精巧な細工人形に、声帯をどうにかして付けた様な、そんな違和感。

祐一とお嬢が感じた、目の前に現れた相手の第1印象はその程度のものだった。

だが、晃也は違った。

自分の持っている知識を検索し、それを確認していく事に専念していた。

つい先程、奇襲を喰らったと言うのに。

――――相手は恐らく『魔族』関係。

――――『魔族』には使えないはずの魔術を使いこなしている。

――――と言っても、『魔族』の頂点に立つあの姫ではない。

――――検索、終了。

「…なるほど、貴様らはBlade Children(刃となるべき子供たち)か。」

目の前に現れた人形のごとき存在に覚えがあったのだろう。

確信めいた口調で、誰にでもなくそう言った。

「どういう事だ、晃也。 Blade Childrenとは一体…?」

事情を知らない祐一が晃也に問う。

言葉にはしないが、お嬢もその存在の詳細を知りたがっている様だった。

敵対しているであろう相手が目の前にいると言うのに、随分と余裕のある行為。

侮辱にしか過ぎない様な行為。

しかし、それは今回に限って当てはまらない。

目の前の相手は、殺気はおろか闘気も感じられなかったのだから。

先程のは試しただけ。

今は戦う気はないと、暗にそう告げていた。

だからだろうか

「Blade Children(刃となるべき子供たち)…、魔族によって作られた存在。 『魔族』の

盾となり『魔族』の刃となる為に作られた人形だ。 作られたが故に、『魔族』には使用できない魔術

行使が可能なのだがな…。 俺が知っているのは、その程度だ。
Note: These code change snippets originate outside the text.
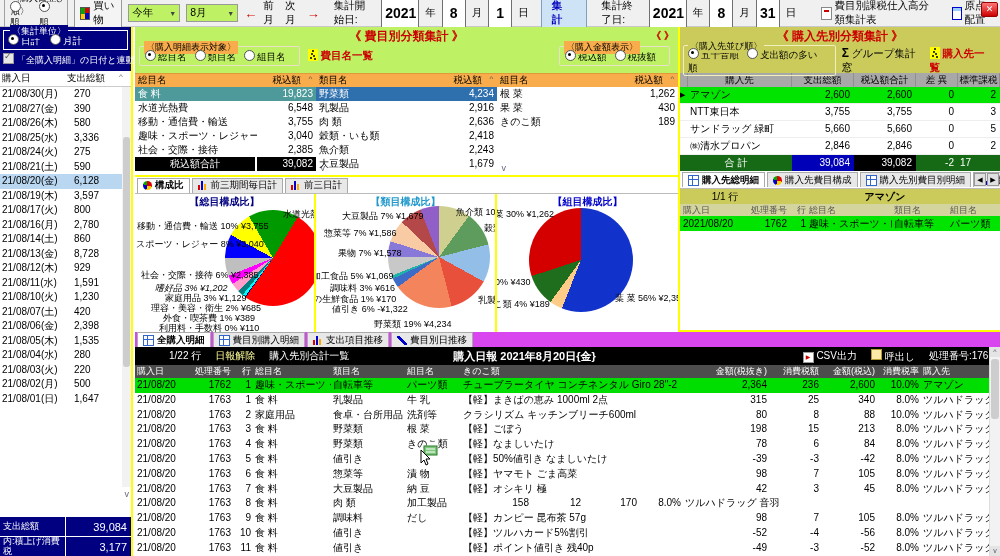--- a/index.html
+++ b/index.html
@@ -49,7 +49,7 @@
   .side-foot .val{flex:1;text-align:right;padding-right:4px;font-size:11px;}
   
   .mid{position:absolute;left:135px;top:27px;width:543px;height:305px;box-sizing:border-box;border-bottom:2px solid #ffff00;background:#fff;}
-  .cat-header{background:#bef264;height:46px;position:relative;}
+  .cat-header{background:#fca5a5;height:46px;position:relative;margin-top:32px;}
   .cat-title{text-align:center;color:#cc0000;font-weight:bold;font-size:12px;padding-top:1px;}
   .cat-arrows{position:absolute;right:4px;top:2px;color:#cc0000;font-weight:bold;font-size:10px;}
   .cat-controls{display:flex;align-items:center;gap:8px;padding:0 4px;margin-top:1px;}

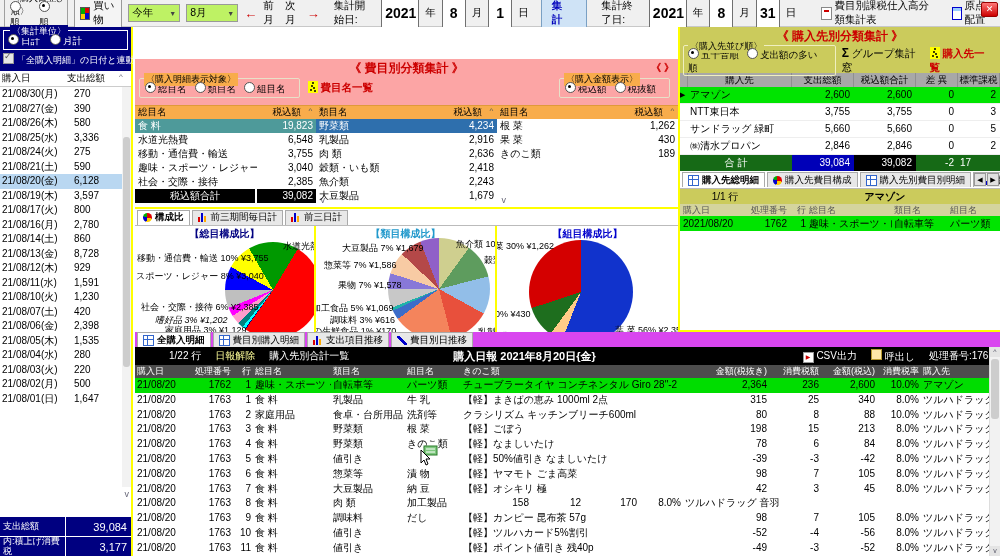--- a/index.html
+++ b/index.html
@@ -52,7 +52,7 @@
   .cat-header{background:#fca5a5;height:46px;position:relative;margin-top:32px;}
   .cat-title{text-align:center;color:#cc0000;font-weight:bold;font-size:12px;padding-top:1px;}
   .cat-arrows{position:absolute;right:4px;top:2px;color:#cc0000;font-weight:bold;font-size:10px;}
-  .cat-controls{display:flex;align-items:center;gap:8px;padding:0 4px;margin-top:1px;}
+  .cat-controls{display:flex;align-items:flex-end;padding:0 4px;margin-top:1px;}
   .cat-controls .fieldset{border-color:#e8e0c8;}
   .cat-controls .fieldset .legend{background:#f8ac4b;}
   .red-link{color:#cc0000;font-weight:bold;}

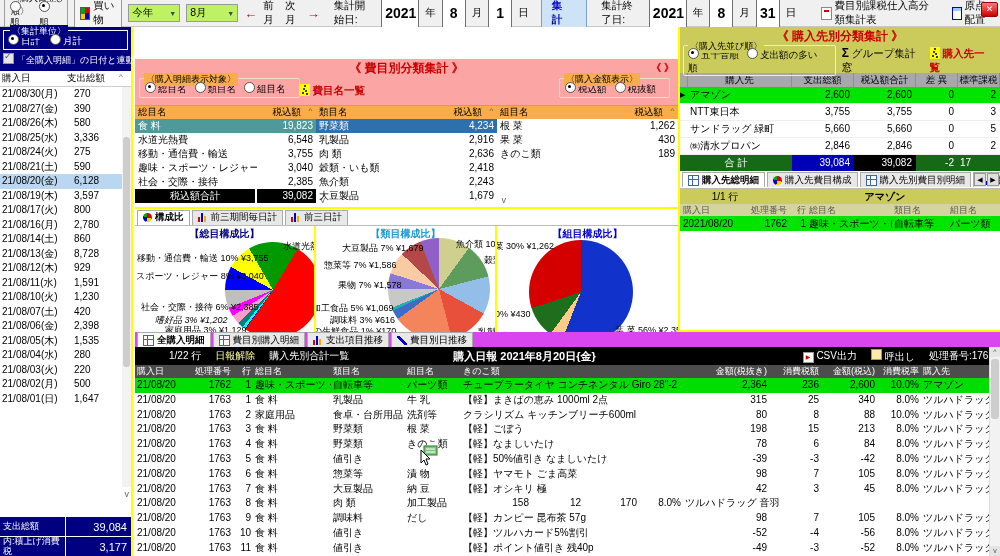--- a/index.html
+++ b/index.html
@@ -39,7 +39,7 @@
   .side-row{display:flex;height:14.5px;line-height:14.5px;font-size:10px;padding:0 2px;}
   .side-row.sel{background:#b9d7f1;}
   .side-row .d{width:72px;white-space:nowrap;}
-  .side-row .a{flex:1;text-align:left;padding-right:12px;}
+  .side-row .a{flex:1;text-align:right;padding-right:12px;}
   .side-scroll{position:absolute;right:0;top:0;width:9px;height:400px;background:#f2f2f2;}
   .side-scroll .thumb{position:absolute;left:1px;top:50px;width:7px;height:230px;background:#cdcdcd;border-radius:3px;}
   .side-down{position:absolute;right:2px;top:402px;font-size:9px;color:#667;}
」

静かな声で、祐一達に説明したのは。

―――――――――全ては語らずに。

「随分な言い方だね。 確かに僕たちは作られた存在かもしれないけど、ちゃんと意思は

持っているのに。」 

やや不服そうな表情だが、軽い口調でくるくると銃を回しながら少年が言う。

相手が傍にいて、なおかつ戦闘行為に入るわけでもないのに自分の獲物を見せる所から見て、

自分の実力に自信を持っている事は、すぐにわかった。

「ほーんと。 私達はちゃんと意思があるんだから、人形は酷いよ。」

続いて発言したのは小さな少女。

さっきの少年よりも、遥かに不機嫌そうだった。

そして最初に喋ったきり、何も話そうとしない少年。

――――どこか、自分たちと似ているような気がした。

外見は、似ても似つかない。

だが、それぞれの持っている何かが似ているのだと思わせた。

「でもまぁ、名乗らないのは失礼だしね。 僕の名前はカノン、カノン=ヒルベルト。」

「…アイズ=ラザフォード。」

「私は竹内理緒って言うんだ。 よろしくね。」

飄々とした様子で、自己紹介を始める3人。

その余裕振りが、どこか心を苛つかせる。

祐一は、いつの間にか歯を噛み締めていた。

「だからどうした? 俺たちはそんな事が聞きたいわけじゃない。 何の用だ?」
 
不機嫌そのまま、祐一が問う。

その問いに返って来た答えは、驚きに値する内容だった。

「伝令さ、僕たちのお姫様からのね。」

「これから1月後、『魔族』はあなたたちを殺しに来るって言う事を伝えに来ただけ。

だって現在(イマ)のあなたたち、危険だもの。」

何でもない事のように、理緒はそう3人に告げた。